**What you have to do**
Reproduce the data below word for word.

(Data extracted from a collection)
= Beginning of Section =
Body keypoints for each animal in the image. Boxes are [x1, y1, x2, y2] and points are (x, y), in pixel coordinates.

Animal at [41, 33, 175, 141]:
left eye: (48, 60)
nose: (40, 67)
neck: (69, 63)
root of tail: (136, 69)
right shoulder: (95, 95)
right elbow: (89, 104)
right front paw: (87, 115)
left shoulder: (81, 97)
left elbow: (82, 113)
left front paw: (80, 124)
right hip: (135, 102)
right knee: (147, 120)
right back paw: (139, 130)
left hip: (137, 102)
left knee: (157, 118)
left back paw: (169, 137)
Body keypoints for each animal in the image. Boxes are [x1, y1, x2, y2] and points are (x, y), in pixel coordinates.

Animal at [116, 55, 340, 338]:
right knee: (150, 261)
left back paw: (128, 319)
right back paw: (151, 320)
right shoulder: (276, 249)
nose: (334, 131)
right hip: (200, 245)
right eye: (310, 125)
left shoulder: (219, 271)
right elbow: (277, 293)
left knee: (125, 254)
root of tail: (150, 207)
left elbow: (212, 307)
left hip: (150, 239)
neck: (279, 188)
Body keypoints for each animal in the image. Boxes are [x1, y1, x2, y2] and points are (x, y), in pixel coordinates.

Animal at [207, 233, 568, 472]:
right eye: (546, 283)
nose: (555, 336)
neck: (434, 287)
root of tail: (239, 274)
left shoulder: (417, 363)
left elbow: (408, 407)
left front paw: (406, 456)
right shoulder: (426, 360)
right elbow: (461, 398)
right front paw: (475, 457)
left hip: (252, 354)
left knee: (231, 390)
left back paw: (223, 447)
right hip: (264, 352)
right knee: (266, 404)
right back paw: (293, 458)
= End of Section =
**Result for this task**
Body keypoints for each animal in the image. Boxes are [x1, y1, x2, y2] and points are (x, y), in pixel coordinates.

Animal at [41, 33, 175, 141]:
left eye: (48, 60)
nose: (40, 67)
neck: (69, 63)
root of tail: (136, 69)
right shoulder: (95, 95)
right elbow: (89, 104)
right front paw: (87, 115)
left shoulder: (81, 97)
left elbow: (82, 113)
left front paw: (80, 124)
right hip: (135, 102)
right knee: (147, 120)
right back paw: (139, 130)
left hip: (137, 102)
left knee: (157, 118)
left back paw: (169, 137)
Body keypoints for each animal in the image. Boxes are [x1, y1, x2, y2] and points are (x, y), in pixel coordinates.

Animal at [116, 55, 340, 338]:
right knee: (150, 261)
left back paw: (128, 319)
right back paw: (151, 320)
right shoulder: (276, 249)
nose: (334, 131)
right hip: (200, 245)
right eye: (310, 125)
left shoulder: (219, 271)
right elbow: (277, 293)
left knee: (125, 254)
root of tail: (150, 207)
left elbow: (212, 307)
left hip: (150, 239)
neck: (279, 188)
Body keypoints for each animal in the image. Boxes are [x1, y1, x2, y2] and points are (x, y), in pixel coordinates.

Animal at [207, 233, 568, 472]:
right eye: (546, 283)
nose: (555, 336)
neck: (434, 287)
root of tail: (239, 274)
left shoulder: (417, 363)
left elbow: (408, 407)
left front paw: (406, 456)
right shoulder: (426, 360)
right elbow: (461, 398)
right front paw: (475, 457)
left hip: (252, 354)
left knee: (231, 390)
left back paw: (223, 447)
right hip: (264, 352)
right knee: (266, 404)
right back paw: (293, 458)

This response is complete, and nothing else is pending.